I created index = "spark" but, when I ran this command:
df.write
.format("org.elasticsearch.spark.sql")
.option("es.nodes.wan.only","true")
.option("es.port","9092")
.option("es.net.ssl","true")
.option("es.nodes", "localhost")
.save("spark/docs")
I came across this error:
py4j.protocol.Py4JJavaError: An error occurred while calling o144.save.
: java.lang.NoClassDefFoundError: scala/Product$class
Spark version: spark-3.0.0-bin-hadoop2.7
Elasticsearch version: elasticsearch-7.7.0
Dependencies added: elasticsearch-hadoop-7.7.0.jar
Upvotes: 2
Views: 3069
Reputation: 1962
I believe you should to specify es.resource
on write, format can be specified as es
. The below worked for me on Spark 2.4.5
(running on docker
) and ES version 7.5.1. First of all, make sure you're running pyspark
with the following package:
PYSPARK_SUBMIT_ARGS --packages org.elasticsearch:elasticsearch-hadoop:7.5.1 pyspark-shell
On PySpark side, for example in a notebook:
from pyspark.conf import SparkConf
from pyspark.context import SparkContext
from pyspark.sql import SparkSession
conf = SparkConf()
conf.setMaster("local").setAppName("ES Test")

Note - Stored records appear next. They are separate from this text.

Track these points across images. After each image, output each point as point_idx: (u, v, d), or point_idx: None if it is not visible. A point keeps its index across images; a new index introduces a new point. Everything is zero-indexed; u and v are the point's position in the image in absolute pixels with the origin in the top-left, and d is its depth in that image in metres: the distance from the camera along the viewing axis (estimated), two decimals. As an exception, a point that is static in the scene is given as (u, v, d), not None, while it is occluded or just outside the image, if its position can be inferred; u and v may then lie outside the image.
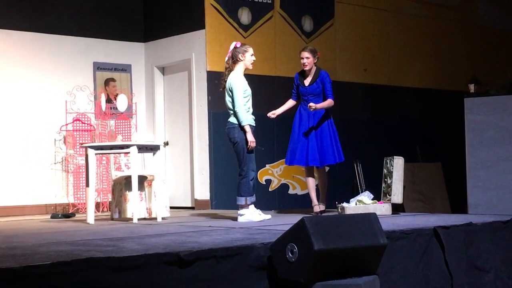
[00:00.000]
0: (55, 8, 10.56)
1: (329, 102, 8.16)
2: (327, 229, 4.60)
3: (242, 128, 7.25)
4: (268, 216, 7.36)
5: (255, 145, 7.26)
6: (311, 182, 8.37)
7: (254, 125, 7.41)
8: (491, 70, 12.90)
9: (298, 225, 4.61)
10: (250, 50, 7.43)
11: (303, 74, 8.31)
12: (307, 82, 8.29)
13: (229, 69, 7.41)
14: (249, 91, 7.37)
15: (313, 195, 8.36)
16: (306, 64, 8.20)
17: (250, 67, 7.49)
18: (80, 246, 4.96)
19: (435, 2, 13.10)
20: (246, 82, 7.38)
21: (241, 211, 7.27)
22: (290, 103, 8.41)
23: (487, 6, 13.84)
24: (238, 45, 7.43)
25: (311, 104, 7.94)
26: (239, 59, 7.37)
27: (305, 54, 8.22)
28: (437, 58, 13.04)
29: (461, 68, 13.03)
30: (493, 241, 6.24)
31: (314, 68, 8.27)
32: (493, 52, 13.70)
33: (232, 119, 7.34)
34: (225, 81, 7.41)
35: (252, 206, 7.29)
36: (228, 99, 7.37)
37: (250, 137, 7.22)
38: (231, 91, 7.30)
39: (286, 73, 10.70)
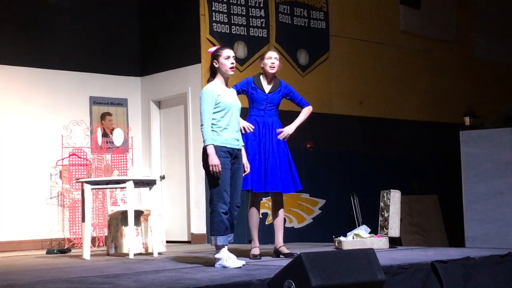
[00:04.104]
0: (51, 43, 10.60)
1: (309, 111, 7.05)
2: (325, 265, 4.58)
3: (204, 149, 6.02)
4: (243, 262, 5.99)
5: (218, 169, 5.90)
6: (256, 216, 6.93)
7: (236, 147, 6.13)
8: (486, 103, 12.95)
9: (296, 261, 4.59)
10: (225, 53, 6.12)
11: (260, 79, 6.92)
12: (267, 88, 6.89)
13: (208, 80, 6.27)
14: (226, 104, 6.06)
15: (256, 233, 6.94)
16: (275, 66, 6.85)
17: (230, 72, 6.12)
18: (75, 284, 4.92)
19: (430, 35, 13.19)
20: (223, 94, 6.08)
21: (216, 255, 6.00)
22: None
23: (482, 39, 13.94)
24: (211, 51, 6.27)
25: (284, 132, 6.79)
26: (214, 66, 6.16)
27: (275, 54, 6.91)
28: (432, 91, 13.10)
29: (456, 101, 13.08)
30: (491, 275, 6.21)
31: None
32: (488, 85, 13.78)
33: None
34: None
35: (224, 250, 5.97)
36: None
37: (211, 159, 5.90)
38: None
39: (282, 106, 10.66)
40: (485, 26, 14.02)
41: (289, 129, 6.91)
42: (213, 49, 6.31)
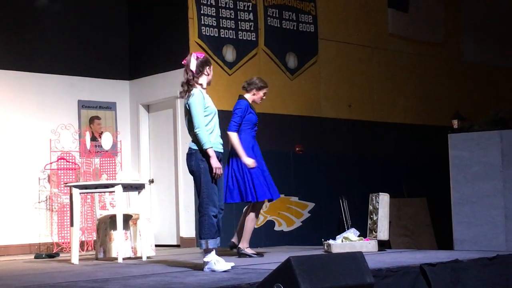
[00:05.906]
0: (39, 47, 10.57)
1: None
2: (314, 269, 4.58)
3: (204, 152, 5.98)
4: (232, 264, 6.06)
5: (221, 172, 6.00)
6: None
7: (221, 150, 6.18)
8: (474, 106, 12.99)
9: (285, 265, 4.58)
10: (210, 61, 6.35)
11: (250, 104, 7.75)
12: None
13: (191, 84, 6.14)
14: (211, 109, 6.11)
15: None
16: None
17: (210, 83, 6.33)
18: (64, 288, 4.91)
19: (418, 39, 13.22)
20: (207, 99, 6.14)
21: (205, 258, 5.99)
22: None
23: (470, 42, 13.98)
24: (201, 56, 6.23)
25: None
26: (206, 73, 6.21)
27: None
28: (421, 94, 13.12)
29: (444, 104, 13.11)
30: (480, 278, 6.23)
31: None
32: (476, 87, 13.81)
33: (192, 145, 6.11)
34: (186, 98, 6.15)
35: (213, 253, 5.97)
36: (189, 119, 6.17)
37: (213, 162, 5.94)
38: (189, 108, 6.09)
39: (271, 109, 10.73)
40: (473, 29, 14.06)
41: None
42: (201, 54, 6.29)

conf.set("es.index.auto.create", "true")
conf.set("es.nodes", "elasticsearch") # name of my docker container, you might keep localhost
conf.set("es.port", "9200")
sc = SparkContext(conf=conf)
spark = SparkSession(sc)
colnames = [('col_' + str(i+1)) for i in range(11)]

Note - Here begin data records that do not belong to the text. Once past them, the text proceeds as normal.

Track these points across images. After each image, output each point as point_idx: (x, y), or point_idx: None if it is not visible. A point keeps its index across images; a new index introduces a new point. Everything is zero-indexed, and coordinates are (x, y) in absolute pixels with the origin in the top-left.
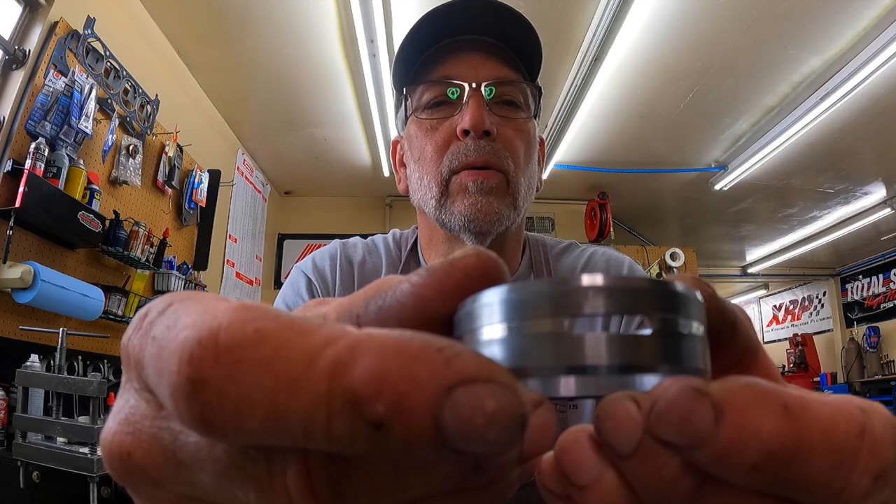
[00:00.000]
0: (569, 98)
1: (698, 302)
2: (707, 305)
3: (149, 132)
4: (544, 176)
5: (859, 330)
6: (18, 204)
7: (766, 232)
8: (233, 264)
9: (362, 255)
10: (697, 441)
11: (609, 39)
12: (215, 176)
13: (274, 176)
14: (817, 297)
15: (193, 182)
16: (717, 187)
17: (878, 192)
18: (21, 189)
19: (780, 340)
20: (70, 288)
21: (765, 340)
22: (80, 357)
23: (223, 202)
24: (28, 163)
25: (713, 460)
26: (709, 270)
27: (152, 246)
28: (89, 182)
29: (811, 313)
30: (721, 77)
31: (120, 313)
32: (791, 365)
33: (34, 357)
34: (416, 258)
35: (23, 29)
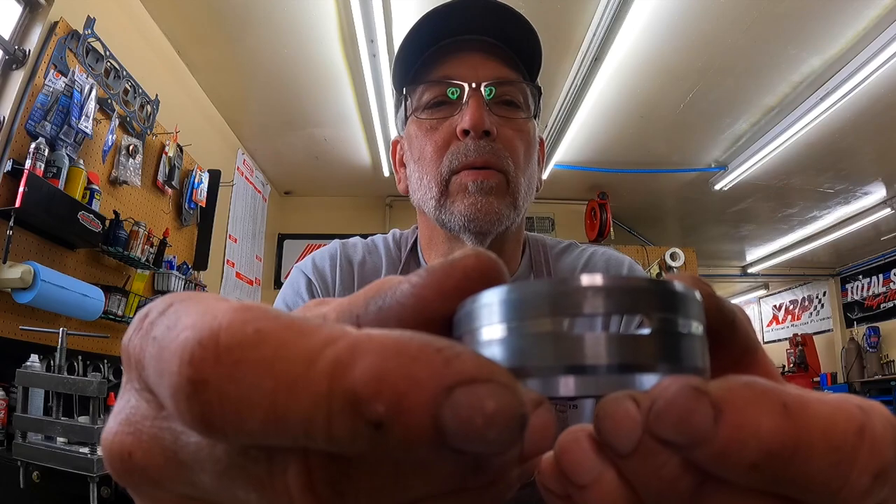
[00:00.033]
0: (569, 98)
1: (697, 301)
2: (706, 305)
3: (149, 132)
4: (544, 176)
5: (859, 330)
6: (18, 204)
7: (766, 232)
8: (233, 264)
9: (362, 256)
10: (697, 440)
11: (609, 39)
12: (215, 176)
13: (274, 176)
14: (817, 297)
15: (193, 182)
16: (717, 187)
17: (878, 192)
18: (21, 189)
19: (780, 340)
20: (70, 288)
21: (765, 340)
22: (80, 357)
23: (223, 202)
24: (28, 163)
25: (713, 459)
26: (709, 270)
27: (152, 246)
28: (89, 182)
29: (811, 313)
30: (721, 77)
31: (120, 313)
32: (791, 365)
33: (34, 357)
34: (416, 258)
35: (23, 29)
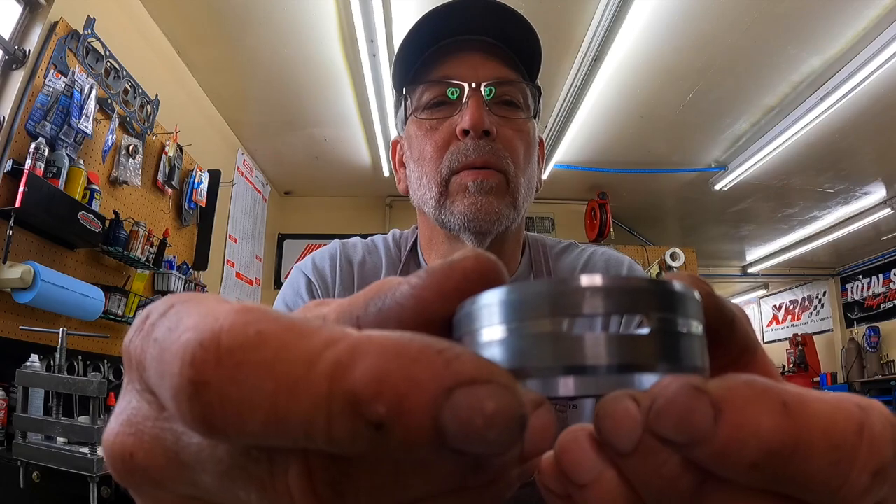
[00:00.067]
0: (569, 98)
1: (696, 301)
2: (705, 304)
3: (149, 132)
4: (544, 176)
5: (859, 330)
6: (18, 204)
7: (766, 232)
8: (233, 264)
9: (362, 256)
10: (697, 439)
11: (609, 39)
12: (215, 176)
13: (274, 176)
14: (817, 297)
15: (193, 182)
16: (717, 187)
17: (878, 192)
18: (21, 189)
19: (780, 340)
20: (70, 288)
21: (765, 340)
22: (80, 357)
23: (223, 202)
24: (28, 163)
25: (712, 458)
26: (709, 270)
27: (152, 246)
28: (89, 182)
29: (811, 313)
30: (721, 77)
31: (120, 313)
32: (791, 365)
33: (34, 357)
34: (416, 258)
35: (23, 29)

df1 = spark._sc.parallelize([
[it for it in range(11)],
[it for it in range(1,12)]]
).toDF((colnames))
(
df1
.write
.format('es')
.option(
'es.resource', '%s/%s' % ('<resource_name>', '<table_name>'))
.save()
)
Additonal - Verified this was written using elasticsearch
Python package:
from elasticsearch import Elasticsearch
esclient = Elasticsearch(['elasticsearch:9200'])
response = esclient.search(
index='<resource_name>*',
body={
"query": {
"match": {
"col1": 1
}
},
"aggs": {
"test_agg": {
"terms": {
"field": "col1",
"size": 10
}
}
}
}
)
Upvotes: 2